Task to carry out: Write out the lines below as a JSON list of strings, one string for each line, and leave out any blank lines.

Dataset records:

══════════

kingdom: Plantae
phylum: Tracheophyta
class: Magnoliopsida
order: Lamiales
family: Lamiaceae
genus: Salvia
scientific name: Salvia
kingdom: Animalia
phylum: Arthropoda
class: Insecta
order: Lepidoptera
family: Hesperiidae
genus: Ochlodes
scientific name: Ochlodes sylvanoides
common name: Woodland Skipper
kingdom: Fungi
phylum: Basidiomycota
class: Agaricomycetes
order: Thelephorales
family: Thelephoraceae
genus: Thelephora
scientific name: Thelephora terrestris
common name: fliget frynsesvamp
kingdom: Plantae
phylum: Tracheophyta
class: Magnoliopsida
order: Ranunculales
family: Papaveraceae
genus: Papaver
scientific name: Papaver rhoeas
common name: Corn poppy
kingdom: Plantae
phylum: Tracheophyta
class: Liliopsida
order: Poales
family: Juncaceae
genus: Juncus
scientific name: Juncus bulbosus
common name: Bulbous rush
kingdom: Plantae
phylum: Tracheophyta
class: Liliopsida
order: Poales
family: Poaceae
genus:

══════════

Response below:
[
  "kingdom: Plantae",
  "phylum: Tracheophyta",
  "class: Magnoliopsida",
  "order: Lamiales",
  "family: Lamiaceae",
  "genus: Salvia",
  "scientific name: Salvia",
  "kingdom: Animalia",
  "phylum: Arthropoda",
  "class: Insecta",
  "order: Lepidoptera",
  "family: Hesperiidae",
  "genus: Ochlodes",
  "scientific name: Ochlodes sylvanoides",
  "common name: Woodland Skipper",
  "kingdom: Fungi",
  "phylum: Basidiomycota",
  "class: Agaricomycetes",
  "order: Thelephorales",
  "family: Thelephoraceae",
  "genus: Thelephora",
  "scientific name: Thelephora terrestris",
  "common name: fliget frynsesvamp",
  "kingdom: Plantae",
  "phylum: Tracheophyta",
  "class: Magnoliopsida",
  "order: Ranunculales",
  "family: Papaveraceae",
  "genus: Papaver",
  "scientific name: Papaver rhoeas",
  "common name: Corn poppy",
  "kingdom: Plantae",
  "phylum: Tracheophyta",
  "class: Liliopsida",
  "order: Poales",
  "family: Juncaceae",
  "genus: Juncus",
  "scientific name: Juncus bulbosus",
  "common name: Bulbous rush",
  "kingdom: Plantae",
  "phylum: Tracheophyta",
  "class: Liliopsida",
  "order: Poales",
  "family: Poaceae",
  "genus:"
]